The macro backdrop is benign on paper. Growth has been revised down but still stands at 6.8% for 2025-26. Inflation is expected to ease to 2.6%, a sharp reset from earlier projections.
Bank balance sheets are resilient, foreign exchange reserves remain ample, and the credit delivery system is being loosened through a package of 22 regulatory tweaks. These include allowing banks more freedom to lend against securities and simplifying loan pricing for small businesses. On the fiscal side, the GST reforms promise to lower household costs by as much as ₹20,000 annually, with rate cuts on agricultural products designed to support rural demand.
Yet the safety net may prove fragile. The timing of India’s domestic recalibration coincides with a harsher global environment. The United States has imposed higher tariffs on Indian goods, citing New Delhi’s continued purchases of Russian crude. Oil itself is a looming risk, with global markets jittery under sanctions, supply disruptions, and shifting demand. India’s reliance on imports for nearly 90% of its crude needs leaves it exposed to any spike in prices. The rupee has already weakened nearly 4% against the dollar this year, and a sharper fall would threaten both inflation control and investor sentiment.

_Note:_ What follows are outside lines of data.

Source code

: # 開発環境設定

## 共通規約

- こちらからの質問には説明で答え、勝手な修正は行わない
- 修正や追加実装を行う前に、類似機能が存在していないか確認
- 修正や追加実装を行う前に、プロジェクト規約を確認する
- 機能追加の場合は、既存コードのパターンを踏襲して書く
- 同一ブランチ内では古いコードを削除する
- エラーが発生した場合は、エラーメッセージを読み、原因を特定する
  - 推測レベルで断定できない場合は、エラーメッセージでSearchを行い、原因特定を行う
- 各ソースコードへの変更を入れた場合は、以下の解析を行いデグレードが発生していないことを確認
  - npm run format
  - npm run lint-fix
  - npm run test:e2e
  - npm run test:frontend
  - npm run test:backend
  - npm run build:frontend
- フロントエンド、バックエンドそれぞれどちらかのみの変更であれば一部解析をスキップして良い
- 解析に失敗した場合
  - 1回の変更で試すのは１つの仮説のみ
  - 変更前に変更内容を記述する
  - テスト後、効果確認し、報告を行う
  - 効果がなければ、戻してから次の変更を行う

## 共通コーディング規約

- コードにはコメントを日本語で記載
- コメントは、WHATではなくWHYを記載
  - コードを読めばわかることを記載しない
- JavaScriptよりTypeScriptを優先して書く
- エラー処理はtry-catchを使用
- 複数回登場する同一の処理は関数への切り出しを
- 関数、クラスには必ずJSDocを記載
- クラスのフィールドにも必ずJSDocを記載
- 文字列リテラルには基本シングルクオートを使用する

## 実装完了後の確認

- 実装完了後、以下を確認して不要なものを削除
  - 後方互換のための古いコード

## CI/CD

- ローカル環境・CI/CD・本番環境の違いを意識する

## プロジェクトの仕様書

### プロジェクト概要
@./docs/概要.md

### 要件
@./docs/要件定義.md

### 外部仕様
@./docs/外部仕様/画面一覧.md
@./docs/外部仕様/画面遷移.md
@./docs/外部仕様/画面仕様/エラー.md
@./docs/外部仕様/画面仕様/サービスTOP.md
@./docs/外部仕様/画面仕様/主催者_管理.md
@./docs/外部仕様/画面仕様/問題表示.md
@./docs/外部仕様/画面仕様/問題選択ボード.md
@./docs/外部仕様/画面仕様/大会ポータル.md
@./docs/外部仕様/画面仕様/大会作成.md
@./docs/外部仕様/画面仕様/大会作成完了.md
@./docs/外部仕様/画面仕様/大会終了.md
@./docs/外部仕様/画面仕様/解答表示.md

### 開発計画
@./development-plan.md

The RBI’s prudence reflects these cross-currents. Governor Sanjay Malhotra has delayed Basel III deadlines and phased the rollout of expected credit loss norms until well into the next decade, ensuring banks are not overburdened just as credit needs to expand. Banks are being nudged to lower fees and improve consumer-facing services, while payment companies will soon shift to risk-based authentication. These are incremental reforms that signal a desire to ease frictions without fuelling instability.

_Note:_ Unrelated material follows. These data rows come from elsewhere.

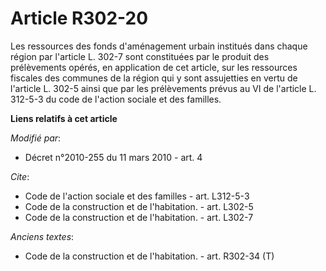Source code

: # Article R302-20

Les ressources des fonds d'aménagement urbain institués dans chaque région par l'article L. 302-7 sont constituées par le
produit des prélèvements opérés, en application de cet article, sur les ressources fiscales des communes de la région qui y
sont assujetties en vertu de l'article L. 302-5 ainsi que par les prélèvements prévus au VI de l'article L. 312-5-3 du code
de l'action sociale et des familles.

**Liens relatifs à cet article**

_Modifié par_:

  - Décret n°2010-255 du 11 mars 2010 - art. 4

_Cite_:

  - Code de l'action sociale et des familles - art. L312-5-3
  - Code de la construction et de l'habitation. - art. L302-5
  - Code de la construction et de l'habitation. - art. L302-7

_Anciens textes_:

  - Code de la construction et de l'habitation. - art. R302-34 (T)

GST 2.0 carries a similar intent. By simplifying structures and rationalising rates, the government hopes to shield households and firms from external price shocks. Finance Minister Nirmala Sitharaman has openly framed the reform as a counterweight to tariffs. Yet the gains may come slowly. Implementation hurdles, compliance costs, and uneven state participation could delay the transmission of relief. Whether savings are realised fast enough to boost consumption in 2025–26 is an open question.
Shock Absorbers
The deeper issue is communication. Households will only believe in GST’s benefits once they see lower bills. Firms will only accelerate investment if credit reforms translate into easier borrowing. Exporters will only adapt if the government provides clarity on trade policy beyond reactive tariff management. The RBI’s credibility in guiding expectations and the government’s ability to sell reforms will be as critical as the measures themselves.
Policy Tightrope
The test for policymakers is not in the statistics they present but in the shocks they absorb. India’s balancing act will define whether this is remembered as a year of prudent resilience or one of missed protection.